Saturday 10 July 2010

The Curse Of Being Average

One thing I have come to realise over the years is that I am hopelessly, insufferably, unfortunately, average. Being average is by no means a bad thing - it grants you near immunity from abuse as, really, there isn't a whole lot worthy of insult. The curse of being average is that it renders you almost completely invisible. To the world as a whole, I am part of the scenery, about as exciting as a lamppost and just as noticeable. If you were to notice me, it might be with the same level of enthusiasm as you note a tree, or a house, or a bus. Just one of those things.
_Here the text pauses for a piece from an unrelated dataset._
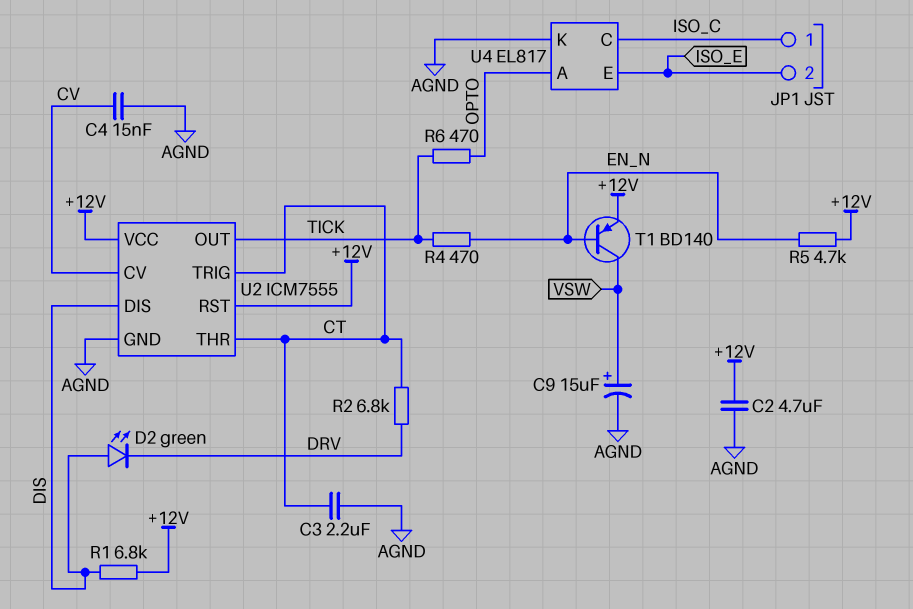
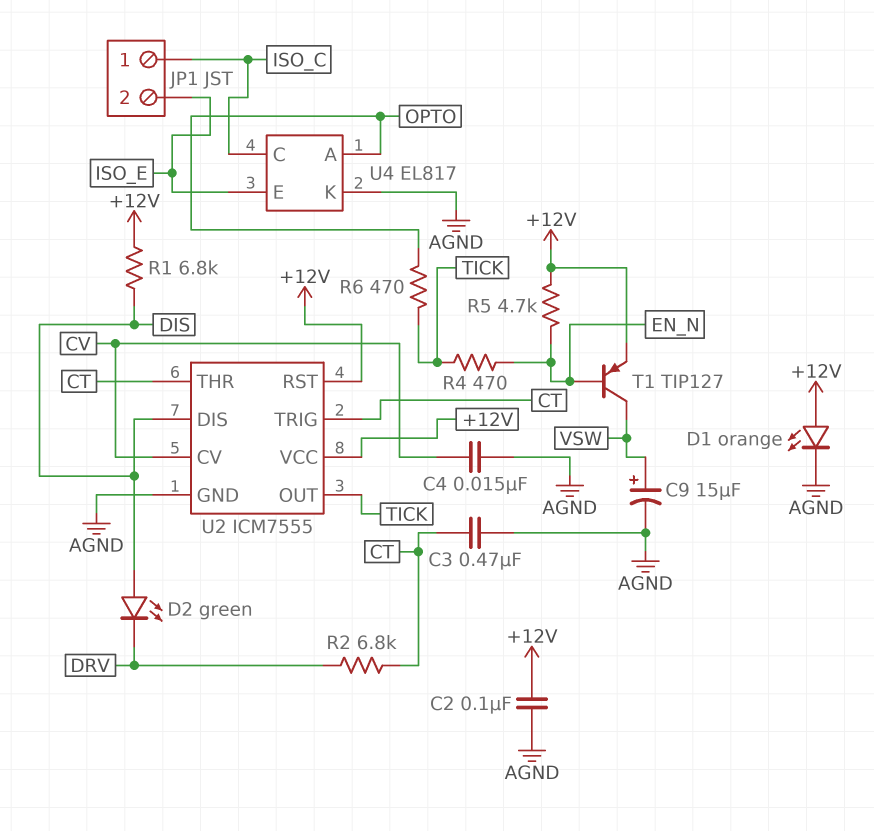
C2: 4.7uF (+12V, AGND) -> 100nF (+12V, AGND)
C3: 2.2uF (AGND, CT) -> 470nF (AGND, CT)
D1: none -> LED orange (A +12V, K AGND)
T1: PNP BD140 (B EN_N, C VSW, E +12V) -> PNP TIP127 (B EN_N, C VSW, E +12V)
Average-ness pervades my entire being. I am from an average background (parents are separated, one sister two years my junior, live in a suburban town with its fair share of chavs, grumpy pensioners and yummy mummies), of average intelligence (reflected by my distinctly average exam results - no awards of academic excellence in my display cabinet) and of average appearance. I have fairly unremarkable features set in a fairly unremarkable face. Honestly, I get bored every time I look in the mirror. Just take a look at it:

Look! It's my boring face! (I don't have an extra bit of head by the way, that's my sister. If I did, I could hardly describe myself as average. A more accurate description would be medical phenomemon.)


This face lies atop a fairly unremarkable body. My figure is such that may be described as voluptuous on a good day, and just plain fat on a bad day, which I like to blame on a slow metabolism but in actuality is most likely down to a tendency to eat when miserable/angry/bored/feeling any emotion whatsoever. With obesity rising in the UK, this in itself is average. So there you have it. I am the epitome of average - it is inseparable from my being. Far from being some sort of gypsy voodoo curse, it it just one of those things that I will have to deal with. Certain coping mechanisms have presented themselves - I dye my hair, naturally a drab mousy sort of hue, with the brightest pigments I can lay my grasping hands upon, and the consumption of vodka in vast quantities certainly makes for some more interesting nights out. However, there is little to make me stand out from the crowd, so to speak. I'm just another cliche.